### What you should do:
What you return must be an exact copy of the lines in the listing below between the line holding "This page describes" and the line holding "#. When completed, save", inclusive, and nothing more.

### Source information:
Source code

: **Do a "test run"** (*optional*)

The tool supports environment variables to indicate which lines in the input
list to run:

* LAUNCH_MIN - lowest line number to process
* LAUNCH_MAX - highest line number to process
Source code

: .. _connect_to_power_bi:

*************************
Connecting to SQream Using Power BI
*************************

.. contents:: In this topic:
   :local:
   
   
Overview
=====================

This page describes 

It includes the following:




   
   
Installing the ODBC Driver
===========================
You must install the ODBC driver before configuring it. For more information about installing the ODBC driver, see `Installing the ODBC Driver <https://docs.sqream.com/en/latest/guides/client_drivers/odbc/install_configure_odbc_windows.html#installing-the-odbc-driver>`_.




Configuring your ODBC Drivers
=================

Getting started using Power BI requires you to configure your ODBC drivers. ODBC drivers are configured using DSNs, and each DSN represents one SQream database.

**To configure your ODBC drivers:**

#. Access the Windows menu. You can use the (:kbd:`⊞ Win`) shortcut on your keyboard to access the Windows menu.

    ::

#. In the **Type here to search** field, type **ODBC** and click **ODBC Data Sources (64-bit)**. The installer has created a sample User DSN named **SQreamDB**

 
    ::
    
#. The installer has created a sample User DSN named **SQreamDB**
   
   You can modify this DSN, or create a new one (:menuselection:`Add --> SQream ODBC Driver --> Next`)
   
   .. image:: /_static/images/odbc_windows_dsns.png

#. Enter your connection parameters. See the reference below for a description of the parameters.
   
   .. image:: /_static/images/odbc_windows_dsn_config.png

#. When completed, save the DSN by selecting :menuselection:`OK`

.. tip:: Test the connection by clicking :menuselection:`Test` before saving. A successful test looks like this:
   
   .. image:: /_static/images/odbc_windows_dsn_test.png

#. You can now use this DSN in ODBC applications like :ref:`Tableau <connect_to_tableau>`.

### Written solution:
This page describes 

It includes the following:




   
   
Installing the ODBC Driver
===========================
You must install the ODBC driver before configuring it. For more information about installing the ODBC driver, see `Installing the ODBC Driver <https://docs.sqream.com/en/latest/guides/client_drivers/odbc/install_configure_odbc_windows.html#installing-the-odbc-driver>`_.




Configuring your ODBC Drivers
=================

Getting started using Power BI requires you to configure your ODBC drivers. ODBC drivers are configured using DSNs, and each DSN represents one SQream database.

**To configure your ODBC drivers:**

#. Access the Windows menu. You can use the (:kbd:`⊞ Win`) shortcut on your keyboard to access the Windows menu.

    ::

#. In the **Type here to search** field, type **ODBC** and click **ODBC Data Sources (64-bit)**. The installer has created a sample User DSN named **SQreamDB**

 
    ::
    
#. The installer has created a sample User DSN named **SQreamDB**
   
   You can modify this DSN, or create a new one (:menuselection:`Add --> SQream ODBC Driver --> Next`)
   
   .. image:: /_static/images/odbc_windows_dsns.png

#. Enter your connection parameters. See the reference below for a description of the parameters.
   
   .. image:: /_static/images/odbc_windows_dsn_config.png

#. When completed, save the DSN by selecting :menuselection:`OK`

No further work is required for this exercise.